World War I: German internment camps in Australia in pictures

Internment Camps in Australia

Camping / July 26, 2014

Cover of An Illustrated Diary of Australian Internment by Edmond SamuelsCover of An Illustrated Diary of Australian Internment by Edmond Samuels (NAA: A1336, 7597)

In the interests of national security the Australian Government interned thousands of men, women and children during World War I and World War II. Most of those interned were classed as 'enemy aliens', that is, nationals of countries at war with Australia. Internees were accommodated in camps around Australia, often in remote locations.

The National Archives holds records about these camps, their development and administration, as well as about the government policy that established them. Our collection also includes records about the people who spent the war years in internment.

World War I

During World War I, for security reasons the Australian Government pursued a comprehensive internment policy against enemy aliens living in Australia.

Initially only those born in countries at war with Australia were classed as enemy aliens, but later this was expanded to include people of enemy nations who were naturalised British subjects, Australian-born descendants of migrants born in enemy nations and others who were thought to pose a threat to Australia's security.

Australia interned almost 7000 people during World War I, of whom about 4500 were enemy aliens and British nationals of German ancestry already resident in Australia.

World War II

During World War II, Australian authorities established internment camps for three reasons – to prevent residents from assisting Australia's enemies, to appease public opinion and to house overseas internees sent to Australia for the duration of the war.

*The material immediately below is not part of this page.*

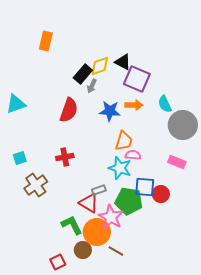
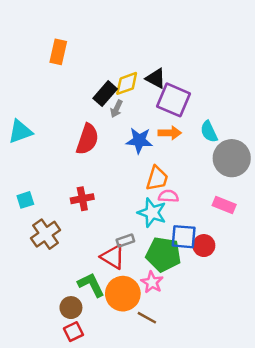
pink star: (111, 217) -> (152, 282), moved, size x0.7
brown circle: (83, 250) -> (71, 308), moved

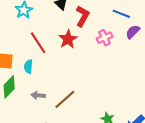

Unlike World War I, the initial aim of internment during the later conflict was to identify and intern those who posed a particular threat to the safety or defence of the country. As the war progressed, however, this policy changed and Japanese residents were interned en masse. In the later years of the war, Germans and Italians were also interned on the basis of nationality, particularly those living in the north of Australia. In all, just over 20 per cent of all Italians resident in Australia were interned.

Australia interned about 7000 residents, including more than 1500 British nationals, during World War II. A further 8000 people were sent to Australia to be interned after being detained overseas by Australia's allies. At its peak in 1942, more than 12, 000 people were interned in Australia.

Residents of Australia

Most internees during both wars were nationals of Australia's main enemy nations already living in Australia. During World War I Germans made up the majority of internees. During World War II, as well as Germans there were also large numbers of Italian and Japanese internees. Internees also included nationals of over 30 other countries, including Finland, Hungary, Portugal and Russia.

Not all internees were foreign nationals. Naturalised British subjects and those born in Australia were among those of German, Italian and Japanese origin who were interned. British-born subjects who were members of the radical nationalist organisation, the Australia First Movement, were also interned.

Men made up the majority of those interned, but some women and children also spent time in the camps.

Overseas internees

Included in the numbers of internees accommodated in Australia were enemy aliens, mostly Germans and Japanese, from Britain, Palestine, Iran, the Straits Settlements (now Singapore and Malaysia), the Netherlands East Indies (now Indonesia), New Zealand and New Caledonia. Most famous among these groups were the Germans and Italians who arrived on the Dunera from England in 1940. The overseas internees included many women and children.